== Materials provided

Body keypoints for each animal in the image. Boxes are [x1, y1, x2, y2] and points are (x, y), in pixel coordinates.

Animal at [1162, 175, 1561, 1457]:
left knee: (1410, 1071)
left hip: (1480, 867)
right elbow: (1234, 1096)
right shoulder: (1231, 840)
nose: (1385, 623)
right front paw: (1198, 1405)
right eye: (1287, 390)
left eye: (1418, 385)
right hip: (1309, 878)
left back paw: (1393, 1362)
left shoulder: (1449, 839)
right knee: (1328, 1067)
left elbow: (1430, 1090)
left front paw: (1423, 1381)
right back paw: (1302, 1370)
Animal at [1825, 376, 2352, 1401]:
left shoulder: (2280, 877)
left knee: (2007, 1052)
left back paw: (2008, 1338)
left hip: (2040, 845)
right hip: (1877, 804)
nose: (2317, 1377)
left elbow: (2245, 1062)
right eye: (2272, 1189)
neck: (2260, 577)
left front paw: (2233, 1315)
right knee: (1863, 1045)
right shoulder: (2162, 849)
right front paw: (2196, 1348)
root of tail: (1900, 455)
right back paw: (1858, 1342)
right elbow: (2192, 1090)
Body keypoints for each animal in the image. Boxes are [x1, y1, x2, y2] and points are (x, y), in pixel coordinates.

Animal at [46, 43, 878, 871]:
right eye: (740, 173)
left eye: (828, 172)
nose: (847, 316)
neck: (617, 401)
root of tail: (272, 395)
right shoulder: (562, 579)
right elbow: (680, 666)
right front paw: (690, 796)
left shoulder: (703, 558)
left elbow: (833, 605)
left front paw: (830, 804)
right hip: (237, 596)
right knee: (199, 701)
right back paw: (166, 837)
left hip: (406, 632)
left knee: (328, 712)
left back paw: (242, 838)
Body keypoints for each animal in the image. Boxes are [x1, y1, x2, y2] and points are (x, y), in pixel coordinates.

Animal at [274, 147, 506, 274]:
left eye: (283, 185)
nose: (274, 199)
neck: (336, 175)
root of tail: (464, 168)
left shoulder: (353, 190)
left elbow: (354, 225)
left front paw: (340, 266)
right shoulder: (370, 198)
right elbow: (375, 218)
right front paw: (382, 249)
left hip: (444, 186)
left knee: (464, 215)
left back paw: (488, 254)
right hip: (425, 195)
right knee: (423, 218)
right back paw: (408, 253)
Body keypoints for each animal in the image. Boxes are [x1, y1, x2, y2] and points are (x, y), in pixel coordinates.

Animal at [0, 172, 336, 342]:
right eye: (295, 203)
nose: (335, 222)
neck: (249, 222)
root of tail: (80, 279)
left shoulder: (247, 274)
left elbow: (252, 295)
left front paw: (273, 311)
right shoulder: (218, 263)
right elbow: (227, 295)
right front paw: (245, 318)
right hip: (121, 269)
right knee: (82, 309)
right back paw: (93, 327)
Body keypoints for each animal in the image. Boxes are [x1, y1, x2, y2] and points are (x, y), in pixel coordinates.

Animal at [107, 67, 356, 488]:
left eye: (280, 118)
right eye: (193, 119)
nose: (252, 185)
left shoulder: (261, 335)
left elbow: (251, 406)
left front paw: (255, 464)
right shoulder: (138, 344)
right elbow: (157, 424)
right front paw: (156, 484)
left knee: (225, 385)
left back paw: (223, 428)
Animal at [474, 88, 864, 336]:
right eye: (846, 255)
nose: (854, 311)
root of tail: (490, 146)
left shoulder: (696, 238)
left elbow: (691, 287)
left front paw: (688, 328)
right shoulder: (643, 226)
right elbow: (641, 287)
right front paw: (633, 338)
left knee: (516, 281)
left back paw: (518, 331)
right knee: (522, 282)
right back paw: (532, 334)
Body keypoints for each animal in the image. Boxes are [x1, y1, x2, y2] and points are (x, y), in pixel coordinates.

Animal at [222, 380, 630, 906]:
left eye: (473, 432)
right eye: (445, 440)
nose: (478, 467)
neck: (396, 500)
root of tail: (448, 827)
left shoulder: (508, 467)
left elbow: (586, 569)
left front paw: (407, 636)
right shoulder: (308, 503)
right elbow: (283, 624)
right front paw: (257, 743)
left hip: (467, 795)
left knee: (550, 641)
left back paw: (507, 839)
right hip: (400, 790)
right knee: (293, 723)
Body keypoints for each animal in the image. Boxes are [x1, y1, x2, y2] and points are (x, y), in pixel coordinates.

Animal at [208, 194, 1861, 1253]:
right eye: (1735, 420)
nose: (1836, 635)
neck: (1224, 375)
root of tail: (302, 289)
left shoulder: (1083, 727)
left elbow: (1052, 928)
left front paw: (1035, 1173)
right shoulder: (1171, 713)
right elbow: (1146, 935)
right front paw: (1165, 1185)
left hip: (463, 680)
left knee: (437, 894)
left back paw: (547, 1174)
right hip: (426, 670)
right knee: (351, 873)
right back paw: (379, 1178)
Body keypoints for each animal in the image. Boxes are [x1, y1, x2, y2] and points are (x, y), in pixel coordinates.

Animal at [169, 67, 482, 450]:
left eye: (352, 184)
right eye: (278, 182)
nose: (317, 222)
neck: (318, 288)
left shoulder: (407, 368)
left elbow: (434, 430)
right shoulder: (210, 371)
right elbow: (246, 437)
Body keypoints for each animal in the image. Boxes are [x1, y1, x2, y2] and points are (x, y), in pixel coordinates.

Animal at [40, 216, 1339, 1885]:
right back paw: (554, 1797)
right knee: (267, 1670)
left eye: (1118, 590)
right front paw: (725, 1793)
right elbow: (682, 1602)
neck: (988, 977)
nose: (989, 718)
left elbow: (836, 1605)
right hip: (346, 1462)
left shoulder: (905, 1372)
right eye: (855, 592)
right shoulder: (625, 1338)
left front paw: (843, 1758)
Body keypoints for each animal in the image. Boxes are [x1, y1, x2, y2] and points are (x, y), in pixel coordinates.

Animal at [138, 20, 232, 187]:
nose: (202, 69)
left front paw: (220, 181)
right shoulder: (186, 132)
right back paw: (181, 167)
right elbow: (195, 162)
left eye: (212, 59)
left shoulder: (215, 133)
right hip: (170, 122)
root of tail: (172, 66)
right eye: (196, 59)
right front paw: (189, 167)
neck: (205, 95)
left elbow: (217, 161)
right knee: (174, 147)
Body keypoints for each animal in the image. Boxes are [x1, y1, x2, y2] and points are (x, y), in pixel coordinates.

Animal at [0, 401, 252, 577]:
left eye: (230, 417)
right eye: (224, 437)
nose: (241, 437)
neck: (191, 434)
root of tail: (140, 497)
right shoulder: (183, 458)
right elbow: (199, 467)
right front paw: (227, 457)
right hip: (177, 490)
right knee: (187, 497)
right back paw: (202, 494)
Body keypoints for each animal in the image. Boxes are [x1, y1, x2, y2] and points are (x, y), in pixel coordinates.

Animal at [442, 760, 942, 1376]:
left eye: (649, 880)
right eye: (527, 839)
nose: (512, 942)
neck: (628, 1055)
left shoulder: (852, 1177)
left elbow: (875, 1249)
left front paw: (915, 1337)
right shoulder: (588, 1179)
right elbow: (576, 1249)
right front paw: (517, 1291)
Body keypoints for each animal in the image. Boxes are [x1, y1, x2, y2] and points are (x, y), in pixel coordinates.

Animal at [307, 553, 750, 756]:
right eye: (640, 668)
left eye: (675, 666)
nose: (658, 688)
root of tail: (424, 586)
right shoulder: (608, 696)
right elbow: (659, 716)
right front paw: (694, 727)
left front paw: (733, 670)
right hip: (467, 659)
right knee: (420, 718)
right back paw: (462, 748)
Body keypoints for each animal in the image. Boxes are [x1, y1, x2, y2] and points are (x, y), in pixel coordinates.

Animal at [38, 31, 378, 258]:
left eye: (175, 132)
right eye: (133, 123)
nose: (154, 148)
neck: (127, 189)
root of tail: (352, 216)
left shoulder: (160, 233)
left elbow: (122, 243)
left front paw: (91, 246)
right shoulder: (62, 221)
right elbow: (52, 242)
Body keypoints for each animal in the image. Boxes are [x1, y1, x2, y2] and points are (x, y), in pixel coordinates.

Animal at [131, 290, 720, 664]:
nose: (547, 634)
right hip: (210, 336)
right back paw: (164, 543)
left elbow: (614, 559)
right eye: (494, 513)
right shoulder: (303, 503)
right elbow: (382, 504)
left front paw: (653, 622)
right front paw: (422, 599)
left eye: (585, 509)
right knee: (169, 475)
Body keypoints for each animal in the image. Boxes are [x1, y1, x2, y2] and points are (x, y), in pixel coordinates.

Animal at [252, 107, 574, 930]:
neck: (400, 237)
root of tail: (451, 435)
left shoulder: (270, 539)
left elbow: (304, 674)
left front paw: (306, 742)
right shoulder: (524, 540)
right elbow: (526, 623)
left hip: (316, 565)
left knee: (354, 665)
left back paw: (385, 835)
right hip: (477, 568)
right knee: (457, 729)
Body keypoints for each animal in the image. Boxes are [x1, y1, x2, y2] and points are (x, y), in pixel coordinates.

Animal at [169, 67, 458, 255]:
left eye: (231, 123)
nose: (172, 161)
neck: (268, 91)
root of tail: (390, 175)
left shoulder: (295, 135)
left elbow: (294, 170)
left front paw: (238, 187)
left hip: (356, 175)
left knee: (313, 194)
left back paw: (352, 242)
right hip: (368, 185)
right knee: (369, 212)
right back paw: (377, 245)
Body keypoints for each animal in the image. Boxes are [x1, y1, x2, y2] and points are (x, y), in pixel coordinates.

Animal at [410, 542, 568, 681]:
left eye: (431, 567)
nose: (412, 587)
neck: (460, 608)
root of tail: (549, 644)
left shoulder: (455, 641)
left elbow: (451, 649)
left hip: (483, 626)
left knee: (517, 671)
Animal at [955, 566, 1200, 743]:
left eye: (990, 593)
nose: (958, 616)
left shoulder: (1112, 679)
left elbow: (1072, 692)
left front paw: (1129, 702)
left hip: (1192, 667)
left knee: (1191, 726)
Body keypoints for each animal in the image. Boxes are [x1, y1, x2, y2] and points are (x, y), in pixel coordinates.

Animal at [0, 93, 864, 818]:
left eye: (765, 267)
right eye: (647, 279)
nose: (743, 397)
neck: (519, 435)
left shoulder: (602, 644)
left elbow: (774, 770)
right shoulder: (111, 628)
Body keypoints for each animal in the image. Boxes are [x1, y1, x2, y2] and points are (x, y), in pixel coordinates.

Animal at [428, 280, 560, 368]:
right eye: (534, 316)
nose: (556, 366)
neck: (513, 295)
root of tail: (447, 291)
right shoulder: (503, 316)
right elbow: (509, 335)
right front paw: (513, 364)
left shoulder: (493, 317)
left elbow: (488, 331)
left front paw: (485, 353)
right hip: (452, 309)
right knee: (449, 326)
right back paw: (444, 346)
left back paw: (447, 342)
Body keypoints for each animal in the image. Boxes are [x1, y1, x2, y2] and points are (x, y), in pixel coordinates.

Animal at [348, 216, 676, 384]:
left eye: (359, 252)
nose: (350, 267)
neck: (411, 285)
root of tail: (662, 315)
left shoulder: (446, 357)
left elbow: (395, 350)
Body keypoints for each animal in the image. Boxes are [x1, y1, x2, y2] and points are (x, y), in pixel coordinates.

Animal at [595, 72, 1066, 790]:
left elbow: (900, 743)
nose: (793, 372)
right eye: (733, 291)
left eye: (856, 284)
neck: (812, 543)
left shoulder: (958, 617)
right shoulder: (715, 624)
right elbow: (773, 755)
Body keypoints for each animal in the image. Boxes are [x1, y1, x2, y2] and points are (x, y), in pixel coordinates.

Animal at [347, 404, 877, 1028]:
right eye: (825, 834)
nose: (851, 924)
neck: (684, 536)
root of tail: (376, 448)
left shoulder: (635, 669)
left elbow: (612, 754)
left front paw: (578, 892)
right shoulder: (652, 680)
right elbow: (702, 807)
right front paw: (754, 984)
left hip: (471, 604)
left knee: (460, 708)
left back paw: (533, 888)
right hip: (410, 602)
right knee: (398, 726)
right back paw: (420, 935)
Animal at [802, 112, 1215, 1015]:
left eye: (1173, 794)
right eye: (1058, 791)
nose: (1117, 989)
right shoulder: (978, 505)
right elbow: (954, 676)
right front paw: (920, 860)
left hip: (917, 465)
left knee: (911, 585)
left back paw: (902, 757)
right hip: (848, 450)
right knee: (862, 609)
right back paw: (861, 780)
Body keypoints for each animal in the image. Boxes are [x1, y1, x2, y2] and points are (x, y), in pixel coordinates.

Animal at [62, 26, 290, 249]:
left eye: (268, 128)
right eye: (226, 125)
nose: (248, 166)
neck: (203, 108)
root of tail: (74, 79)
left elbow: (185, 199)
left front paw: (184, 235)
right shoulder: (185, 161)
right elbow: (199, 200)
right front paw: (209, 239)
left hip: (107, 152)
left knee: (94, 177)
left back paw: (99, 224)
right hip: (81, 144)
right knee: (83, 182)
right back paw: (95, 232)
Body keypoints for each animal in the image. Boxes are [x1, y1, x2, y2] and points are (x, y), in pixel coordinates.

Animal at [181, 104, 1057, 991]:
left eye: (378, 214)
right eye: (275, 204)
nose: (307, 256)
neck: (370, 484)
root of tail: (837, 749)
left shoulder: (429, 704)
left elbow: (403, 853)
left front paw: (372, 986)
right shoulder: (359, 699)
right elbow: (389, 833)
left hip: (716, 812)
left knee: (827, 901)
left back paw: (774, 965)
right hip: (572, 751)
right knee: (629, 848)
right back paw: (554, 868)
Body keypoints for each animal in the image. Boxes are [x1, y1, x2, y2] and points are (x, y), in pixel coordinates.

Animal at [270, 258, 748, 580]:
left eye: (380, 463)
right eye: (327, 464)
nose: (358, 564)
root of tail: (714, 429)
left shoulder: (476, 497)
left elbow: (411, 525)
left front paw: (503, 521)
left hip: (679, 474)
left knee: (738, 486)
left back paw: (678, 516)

====

▶ [Task instructions]
Write out exactly the lines above between the line with "right front paw: (209, 239)" and the line with "right back paw: (554, 868)", inclusive, and nothing beyond them.

▶ [Solution to the problem]
right front paw: (209, 239)
left hip: (107, 152)
left knee: (94, 177)
left back paw: (99, 224)
right hip: (81, 144)
right knee: (83, 182)
right back paw: (95, 232)
Body keypoints for each animal in the image. Boxes are [x1, y1, x2, y2] and points are (x, y), in pixel coordinates.

Animal at [181, 104, 1057, 991]:
left eye: (378, 214)
right eye: (275, 204)
nose: (307, 256)
neck: (370, 484)
root of tail: (837, 749)
left shoulder: (429, 704)
left elbow: (403, 853)
left front paw: (372, 986)
right shoulder: (359, 699)
right elbow: (389, 833)
left hip: (716, 812)
left knee: (827, 901)
left back paw: (774, 965)
right hip: (572, 751)
right knee: (629, 848)
right back paw: (554, 868)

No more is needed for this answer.